What you are asked to do:
Print every line of the listing below without changing anything, but leave the pictures out.
BEGIN Supplied entries
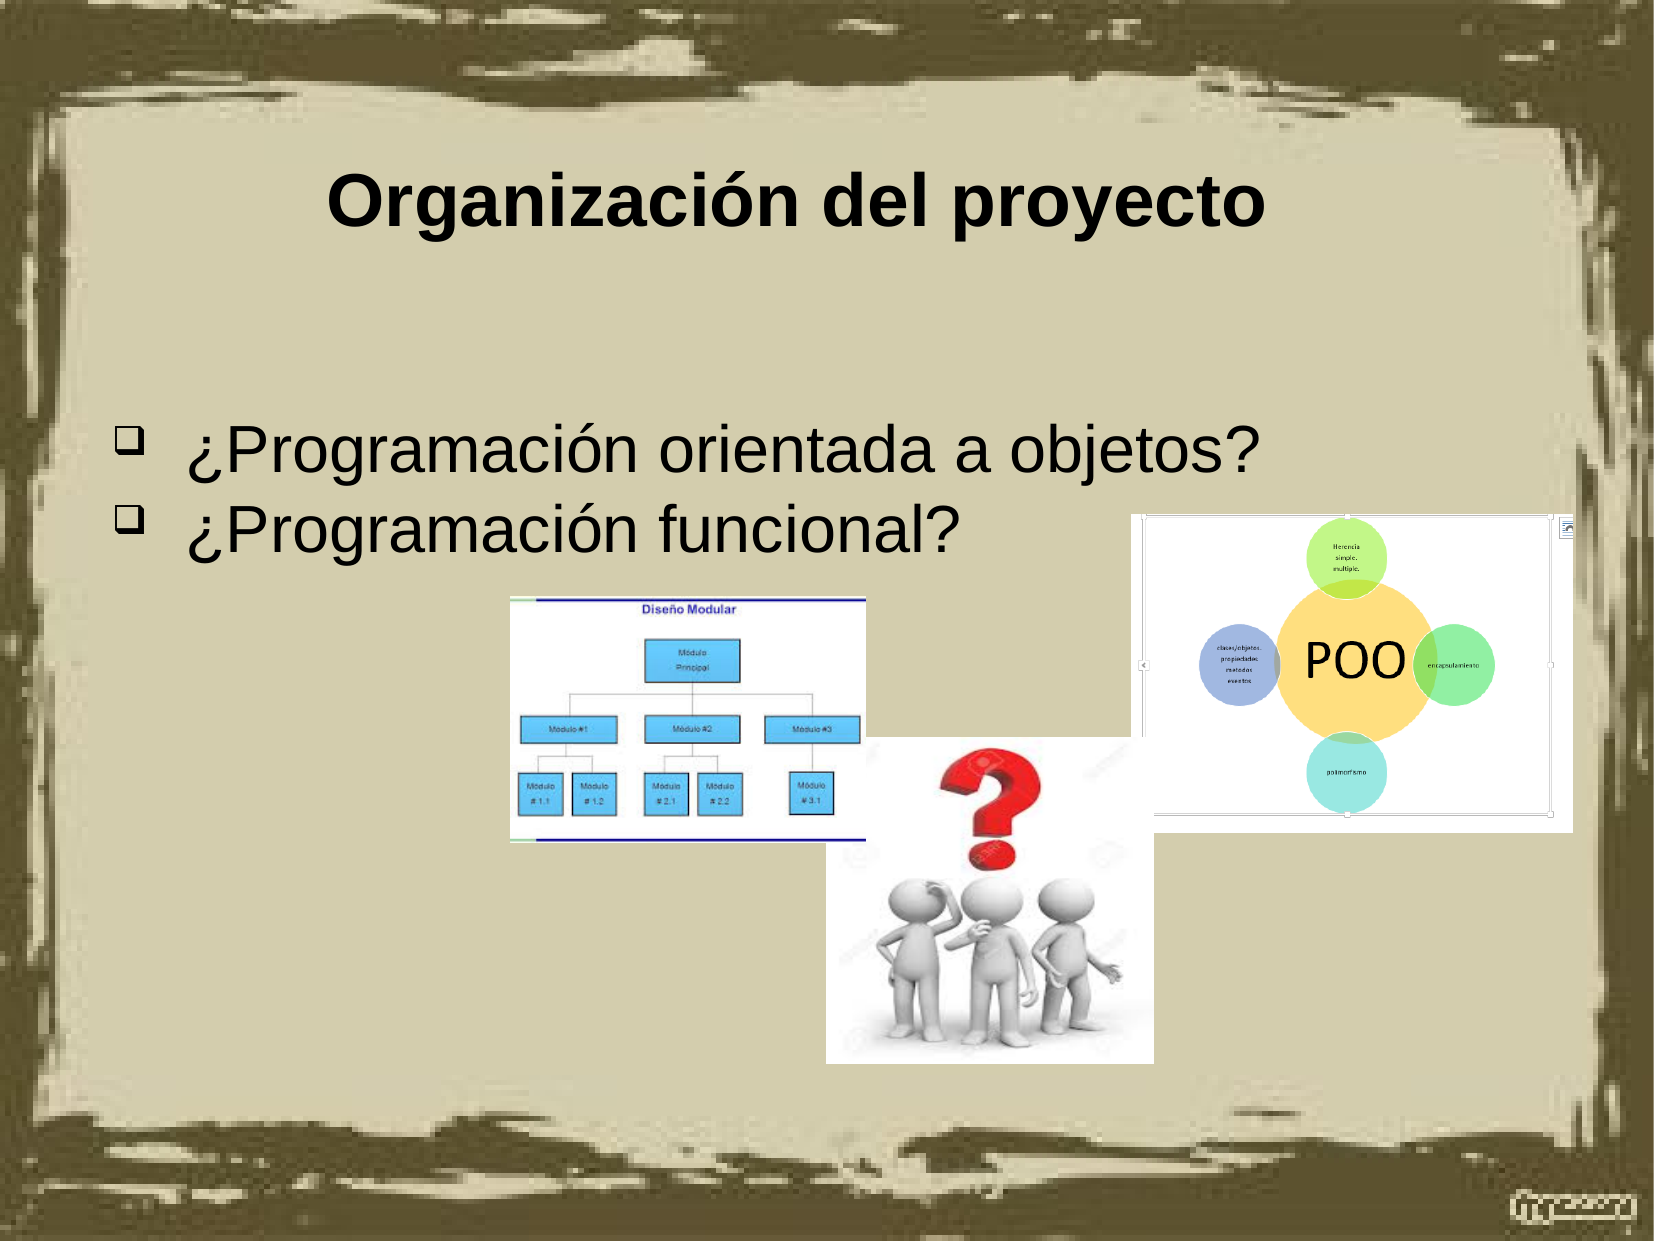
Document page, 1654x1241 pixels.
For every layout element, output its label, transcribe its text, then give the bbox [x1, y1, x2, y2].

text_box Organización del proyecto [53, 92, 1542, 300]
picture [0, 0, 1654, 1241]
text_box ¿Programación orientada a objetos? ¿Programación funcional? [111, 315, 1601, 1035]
END Supplied entries
Problem solution:
Document page, 1654x1241 pixels.
For every layout element, output its label, transcribe its text, then give the bbox [x1, y1, x2, y2].

text_box Organización del proyecto [53, 92, 1542, 300]
picture [0, 0, 1654, 1241]
text_box ¿Programación orientada a objetos? ¿Programación funcional? [111, 315, 1601, 1035]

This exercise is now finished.